Rewrite the part of the systemd forum thread starting with "For every person" and going on through "than manages services.", replacing "sysadmins" with "system administrators".

# [Passage to read]
===============
You're a cry bully hiding behind a vaneer of professionalism acceptable for Red Hat's HR department which enables you to mark one more bug as "wontfix"; your attitude, your arrogance, your conceits that things not broken in fact, are so you can provide solutions no one asked for and no one benefits from.

ownagefool · on Jan 29, 2019

To be fair, at least poettering presented an argument and is responsible for software that helps a whole bunch of us get things done.

You're just kind of yelling, and it diminishes any point you may have made.

zeveb · on Jan 29, 2019

After awhile, anyone who deals with Lennart just starts yelling, because he is impossible to reason with. He's very intelligent, and absolutely convinced that his is the One True Correct Right Way. It doesn't matter than hundreds or thousands of voices oppose him; I don't think it would matter if every single human being on earth opposed him.

What makes it worse is that he's often not completely wrong. Linux did need something like PulseAudio, something like Avahi and something like systemd. But his reach exceeds his grasp (which probably applies to us all, as I've found on my own projects), which leads to the well-known problems of PulseAudio & systemd.

I don't actually want him to quit the Linux world. But I wish he would scale back his ambitions just a tad, and consider that maybe — just maybe — other people have some good points, and valid concerns.

And also Windows/DOS are not terribly good design exemplars.

SahAssar · on Jan 29, 2019

I get what you are saying, but

> It doesn't matter than hundreds or thousands of voices oppose him; I don't think it would matter if every single human being on earth opposed him.

makes it seem like everyone that uses systemd hates it or sees the same flaws as you or the other people yelling.

I and many others started admin'ing during or slightly before the systemd transition (ubuntu14->16 and rhel6->7) and have found it a much easier path to running services in a sane way than before. It was certainly possible before it, but with systemd I can do it a lot better and easier than I would have been able with previous inits.

For every person saying that systemd made things worse I expect there to be 10 silent sysadmins that appreciate what it did. I have no evidence of that, but that is my experience.

loudtieblahblah · on Jan 29, 2019

It does a lot more than manages services.

It breaks screen and tmux functionality, leaks DNS when connected to a VPN, it riddled with "wontfix" security vulnerabilities stemming from a refusal to be POSIX compliant.

Systemd replaced udev for crying out loud.

SahAssar · on Jan 29, 2019

That might be true and still not contradict what I said. A lot of the systemd critics still seem to not see what it actually did for most people using it. You're free to hate it and some of that is certainly justified, but don't assume that the contrary opinion is based on uneducated or misguided opinions.

Most of what I see/use of systemd I like. Some of it I don't, and some of it is a dumpsterfire. I think I could say the same or worse for any ambitious software project.

As for the security issues I certainly place those in the dumpsterfire category and I'd like for the systemd team to handle them better.

inferiorhuman · on Jan 30, 2019

You know what? Systemd generally works for me. Sure there's teeth gnashing at having all my userland tools upended. I've frustration at the unit file specs. But it mostly works.

That, however, does not mean that systemd is anything other than a giant fucking dumpster fire. Looking at how Lennart interacts with other Linux devs, how he reacts to bug and security reports, looking at the lack of code review and the shoddy design decisions that get baked into systemd… it appears as if systemd mostly works through sheer luck. That sort of approach may be acceptable when you're talking GNU vs X emacs, but it's absolutely the wrong approach to such a critical piece of software.
===============
# [Provided information]
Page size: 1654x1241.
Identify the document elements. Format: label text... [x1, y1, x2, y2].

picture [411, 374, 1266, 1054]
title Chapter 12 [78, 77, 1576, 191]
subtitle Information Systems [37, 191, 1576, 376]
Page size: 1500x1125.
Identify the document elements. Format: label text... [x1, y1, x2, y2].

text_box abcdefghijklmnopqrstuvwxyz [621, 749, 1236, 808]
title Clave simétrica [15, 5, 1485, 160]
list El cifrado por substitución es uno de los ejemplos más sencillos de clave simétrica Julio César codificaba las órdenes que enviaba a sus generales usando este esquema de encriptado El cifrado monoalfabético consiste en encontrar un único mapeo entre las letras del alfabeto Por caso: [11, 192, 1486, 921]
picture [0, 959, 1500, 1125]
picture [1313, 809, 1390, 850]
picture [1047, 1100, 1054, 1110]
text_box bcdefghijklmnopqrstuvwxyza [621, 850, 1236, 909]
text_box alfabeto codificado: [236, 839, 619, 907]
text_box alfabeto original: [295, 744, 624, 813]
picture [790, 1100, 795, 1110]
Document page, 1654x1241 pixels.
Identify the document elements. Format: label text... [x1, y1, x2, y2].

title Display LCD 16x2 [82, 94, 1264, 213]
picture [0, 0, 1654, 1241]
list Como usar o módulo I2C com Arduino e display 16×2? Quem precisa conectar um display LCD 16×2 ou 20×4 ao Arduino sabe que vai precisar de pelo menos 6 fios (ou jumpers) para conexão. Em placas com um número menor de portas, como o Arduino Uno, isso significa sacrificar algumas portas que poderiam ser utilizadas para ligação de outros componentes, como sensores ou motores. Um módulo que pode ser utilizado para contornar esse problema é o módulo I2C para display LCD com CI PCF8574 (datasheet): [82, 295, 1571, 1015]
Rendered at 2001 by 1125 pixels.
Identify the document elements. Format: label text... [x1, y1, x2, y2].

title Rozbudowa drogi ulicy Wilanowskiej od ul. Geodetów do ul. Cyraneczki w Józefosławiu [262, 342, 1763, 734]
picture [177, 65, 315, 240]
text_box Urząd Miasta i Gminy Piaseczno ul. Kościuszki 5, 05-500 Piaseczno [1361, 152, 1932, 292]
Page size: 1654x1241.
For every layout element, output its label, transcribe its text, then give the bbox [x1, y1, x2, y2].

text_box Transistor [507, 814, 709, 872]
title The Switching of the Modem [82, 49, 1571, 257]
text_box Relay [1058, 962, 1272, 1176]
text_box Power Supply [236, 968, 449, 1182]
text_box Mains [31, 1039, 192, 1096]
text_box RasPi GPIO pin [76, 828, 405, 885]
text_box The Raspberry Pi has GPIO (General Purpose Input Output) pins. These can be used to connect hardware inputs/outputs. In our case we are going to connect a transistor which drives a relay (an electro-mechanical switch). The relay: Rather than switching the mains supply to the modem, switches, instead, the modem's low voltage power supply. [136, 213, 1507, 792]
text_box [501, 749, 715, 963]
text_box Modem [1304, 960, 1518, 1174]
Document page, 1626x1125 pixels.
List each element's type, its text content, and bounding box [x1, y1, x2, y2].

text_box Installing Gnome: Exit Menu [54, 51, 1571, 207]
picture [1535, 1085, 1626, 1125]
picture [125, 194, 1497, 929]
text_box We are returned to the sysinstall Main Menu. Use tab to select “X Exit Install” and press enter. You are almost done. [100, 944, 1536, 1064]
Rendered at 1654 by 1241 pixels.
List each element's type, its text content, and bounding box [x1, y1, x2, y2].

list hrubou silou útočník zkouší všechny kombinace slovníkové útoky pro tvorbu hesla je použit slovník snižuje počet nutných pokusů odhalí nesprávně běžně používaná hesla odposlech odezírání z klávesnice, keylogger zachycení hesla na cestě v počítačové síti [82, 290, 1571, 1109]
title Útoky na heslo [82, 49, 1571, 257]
===============
# [Written response]
For every person saying that systemd made things worse I expect there to be 10 silent system administrators that appreciate what it did. I have no evidence of that, but that is my experience.

loudtieblahblah · on Jan 29, 2019

It does a lot more than manages services.